DeepSeek v4 architecture shrunk to 100M parameters, trained on TinyStories
A 100-million-parameter DeepSeek v4 architecture experiment trained on the TinyStories dataset is now live on HuggingFace with an interactive demo space.
ml-intern-v4-100m is a 100-million-parameter implementation of DeepSeek v4 architecture trained on the TinyStories dataset, released May 12, 2026. The model compresses DeepSeek's mixture-of-experts routing and multi-head latent attention into a weight class comparable to early GPT-2 checkpoints, making it runnable on consumer hardware. Weights are available on HuggingFace under AlexWortega/ml-intern-v4-100m-tinystories-20260512-1721, with an interactive demo at AlexWortega/ml-intern-v4-100m-tinystories-demo.
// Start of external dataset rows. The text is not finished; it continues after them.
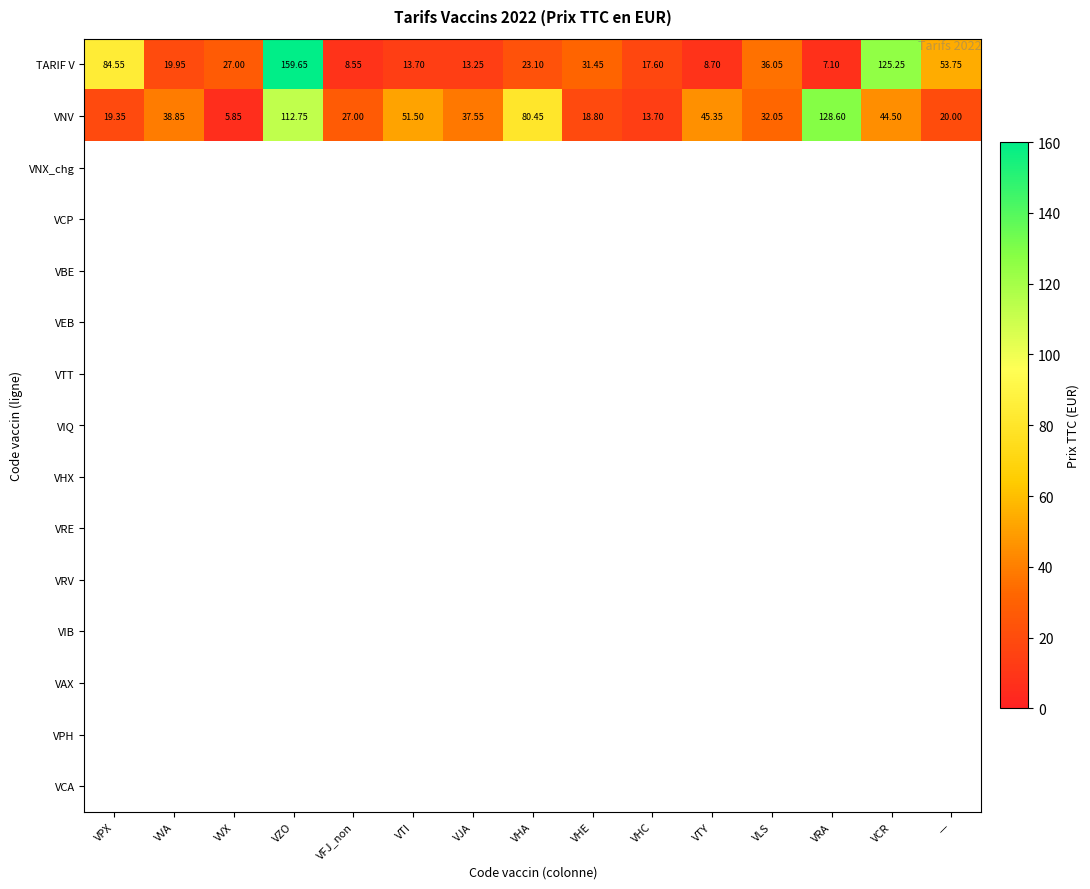

At how many categories does at least one series exceed 126?

2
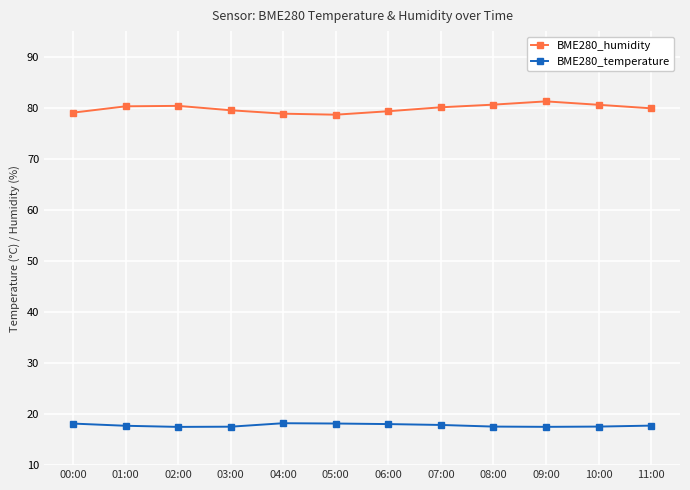

The value of BME280_humidity at 01:00 is 80.3. True or false?

True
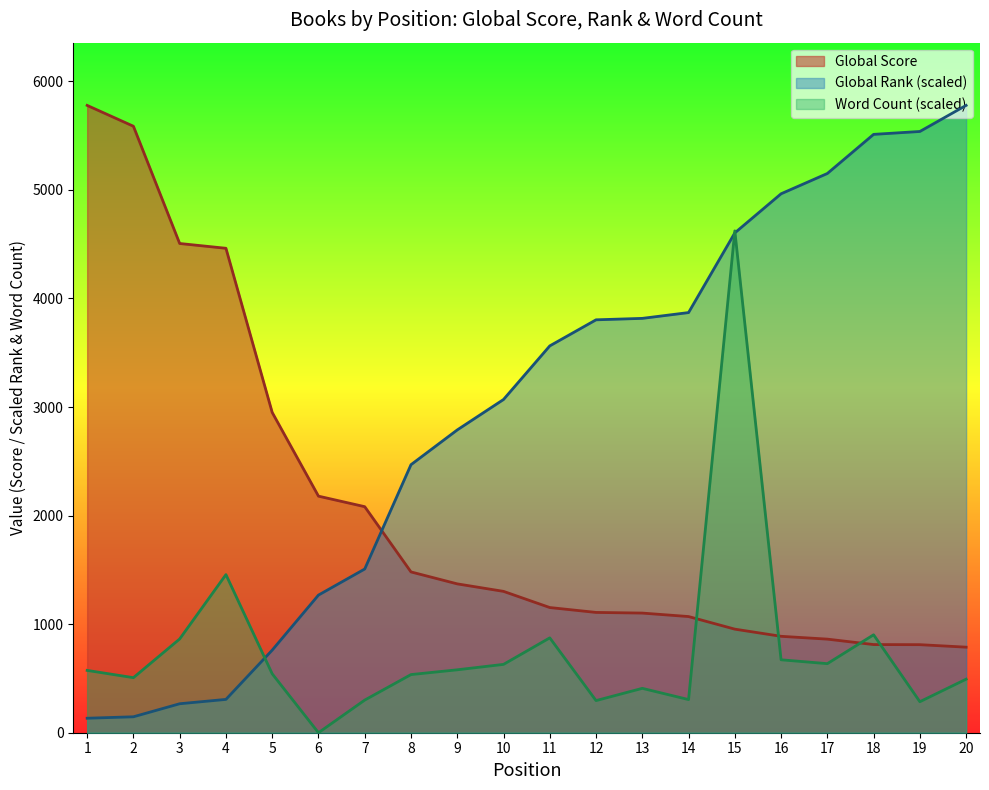

Which series has the largest total across all categories?

Global Rank (scaled)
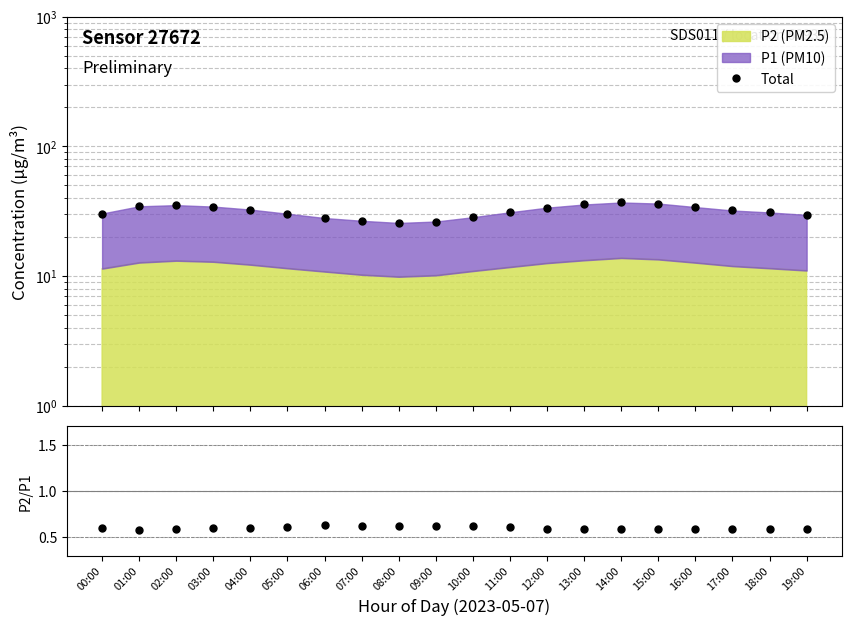

True or false: P2/P1 has a value of 0.6 at 06:00.

True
Training on TinyStories—a corpus of roughly 2 million synthetic short stories totaling around 500MB of text—completed in a timeframe practical for individual researchers rather than institutional labs. The 100M-parameter scale creates a test bed for architectural experiments without multi-GPU infrastructure, demonstrating how DeepSeek's advanced routing and attention mechanisms behave in low-resource settings. An interactive HuggingFace Spaces demo allows browser-based text generation without local setup.